Friday, December 03, 2010

Painting

I have been thinking about my work and the meaning it gives to my life. There are two views on this. One is that work is what you do during the day and that living is what you do outside of work. This is the don't quit your day job philosophy. The other view is that work itself is supposed to provide some meaning to life, that it is an outgrowth of who you are and should represent something meaningful. The majority of us, unfortunately, are stuck in mode one because of the very nature of work and the work that needs to be done. Toilets need to be cleaned, assembly lines need to be manned, and accounts need to be balanced. I suppose most people are able to strike a balance between work, what they do for money, and what they do for meaning? I am feeling this strong desire to combine the two by having my work be meaningful. A decade ago, for some mysterious reason, I did a dozen or so paintings, and then just stopped. Looking back, and seeing the paintings today, I see them as the best things I ever did in my life, which is depressing as hell. Do these few mediocre paintings represent the best things I have ever done after 48 years of living?

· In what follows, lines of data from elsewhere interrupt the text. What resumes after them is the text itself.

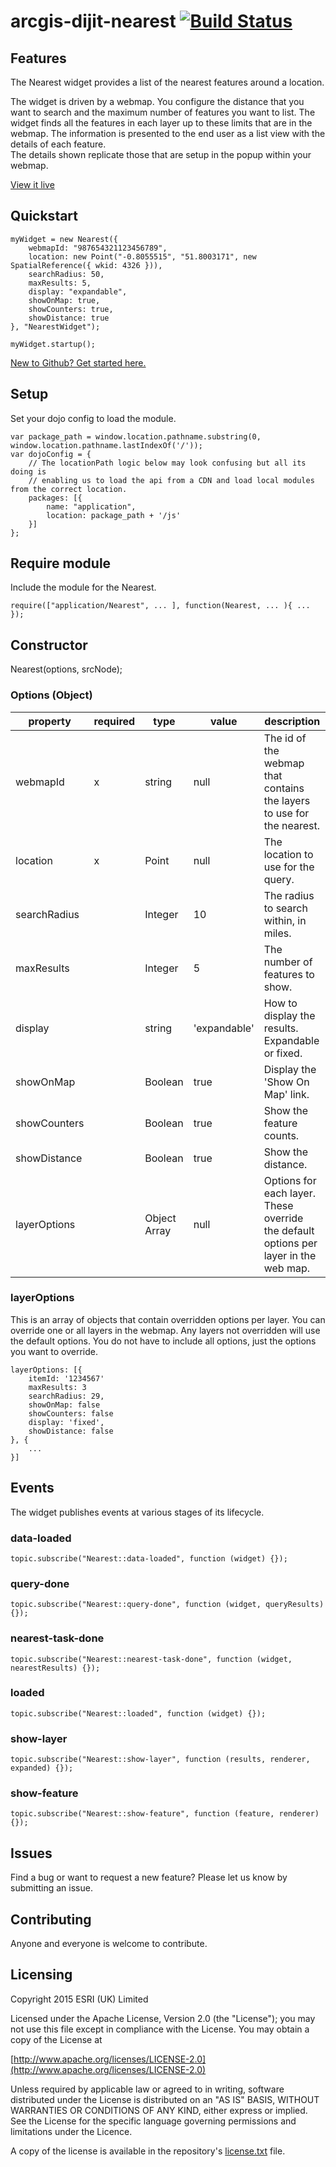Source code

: arcgis-dijit-nearest [![Build Status](https://magnum.travis-ci.com/EsriUK/arcgis-dijit-nearest.svg?token=V92zP6znibt1RDMCNgRd)](https://magnum.travis-ci.com/EsriUK/arcgis-dijit-nearest)
====================

## Features
The Nearest widget provides a list of the nearest features around a location.

The widget is driven by a webmap. You configure the distance that you want to search and the maximum number of features you want to list. 
The widget finds all the features in each layer up to these limits that are in the webmap. The information is presented to the end user as a list view with the details of each feature.  
The details shown replicate those that are setup in the popup within your webmap.

[View it live](https://apps.esriuk.com/app/NearestWidgetDemo/1/wmt/view/8b1ed9f9a2a24048ac25766264f333cb/index.html)

## Quickstart
	
    myWidget = new Nearest({
		webmapId: "987654321123456789",
		location: new Point("-0.8055515", "51.8003171", new SpatialReference({ wkid: 4326 })),
        searchRadius: 50,
		maxResults: 5,
		display: "expandable",
		showOnMap: true,
		showCounters: true,
		showDistance: true
    }, "NearestWidget");

    myWidget.startup();

 [New to Github? Get started here.](https://github.com/)


## Setup
Set your dojo config to load the module.

	var package_path = window.location.pathname.substring(0, window.location.pathname.lastIndexOf('/'));
	var dojoConfig = {
		// The locationPath logic below may look confusing but all its doing is
		// enabling us to load the api from a CDN and load local modules from the correct location.
		packages: [{
			name: "application",
			location: package_path + '/js'
		}]
	};


## Require module
Include the module for the Nearest.

	require(["application/Nearest", ... ], function(Nearest, ... ){ ... });

## Constructor

Nearest(options, srcNode);

### Options (Object)
|property|required|type|value|description|
|---|---|---|---|---|
|webmapId|x|string|null|The id of the webmap that contains the layers to use for the nearest.|
|location|x|Point|null|The location to use for the query.|
|searchRadius||Integer|10|The radius to search within, in miles.|
|maxResults||Integer|5|The number of features to show.|
|display||string|'expandable'|How to display the results. Expandable or fixed.|
|showOnMap||Boolean|true|Display the 'Show On Map' link.|
|showCounters||Boolean|true|Show the feature counts.|
|showDistance||Boolean|true|Show the distance.|
|layerOptions||Object Array|null|Options for each layer. These override the default options per layer in the web map.|


### layerOptions
This is an array of objects that contain overridden options per layer. You can override one or all layers in the webmap. Any layers not overridden will use the default options.
You do not have to include all options, just the options you want to override.

	layerOptions: [{
		itemId: '1234567'
        maxResults: 3
        searchRadius: 29,
        showOnMap: false
        showCounters: false
        display: 'fixed',
		showDistance: false
	}, {
		...
	}]


## Events
The widget publishes events at various stages of its lifecycle.

### data-loaded
	topic.subscribe("Nearest::data-loaded", function (widget) {});


### query-done
	topic.subscribe("Nearest::query-done", function (widget, queryResults) {});


### nearest-task-done
	topic.subscribe("Nearest::nearest-task-done", function (widget, nearestResults) {});


### loaded
	topic.subscribe("Nearest::loaded", function (widget) {});


### show-layer
	topic.subscribe("Nearest::show-layer", function (results, renderer, expanded) {});


### show-feature
	topic.subscribe("Nearest::show-feature", function (feature, renderer) {});



## Issues

Find a bug or want to request a new feature?  Please let us know by submitting an issue.

## Contributing

Anyone and everyone is welcome to contribute.


## Licensing

Copyright 2015 ESRI (UK) Limited

Licensed under the Apache License, Version 2.0 (the "License"); you may not use this file except in compliance with the License. You may obtain a copy of the License at

[http://www.apache.org/licenses/LICENSE-2.0](http://www.apache.org/licenses/LICENSE-2.0)

Unless required by applicable law or agreed to in writing, software distributed under the License is distributed on an "AS IS" BASIS, WITHOUT WARRANTIES OR CONDITIONS OF ANY KIND, either express or implied. See the License for the specific language governing permissions and limitations under the Licence.

A copy of the license is available in the repository's [license.txt](license.txt) file.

I don't know if I can go back to painting, if I can put in the hours and hours it takes to even start a particular piece, or if I can face the disappointment that comes from starting something then discovering I'm not ready to undertake it which happened in the past. Part of art is growing, and being willing to fail.

Ten years have gone by since I last completed anything, but somehow the idea of starting again is always in the back of my mind but the will to start again never conquers my laziness. I know I would have to do another 20 complete paintings before I even started to understand what I was doing. It would take me months to feel comfortable with a pallet and a few tubes of paint. I want to do it, but I know it would take a lot out of me. But then, I am not really doing much of anything with my life.

The things of which I am most proud are the things I never talk about because I am proud of them. Yes, they hang in my house and, OK I admit it, I admire them because they tell me I am capable of something that is a little better than mediocre. I know I am not a Picasso or a Manet, but I am a Bauer which is something.

And here is the thing, it doesn't really matter what anyone else thinks about what I am doing. I remember years ago I went out with a woman that was a painter. She lived in a studio apartment and had a mattress on one side of the room and the rest of the space was taken up by her paintings. The floor was covered by a large tarp. She had a stereo in there and some jazz albums. She was willing to dedicate her life to the production of her art, her vision of what art was. It doesn't even matter how good or bad it was, what mattered is that she was passionate about it, that she wasn't a hack, she was the artist working her day job, and painting at night. I wonder what happened to her. I wonder what happened to me.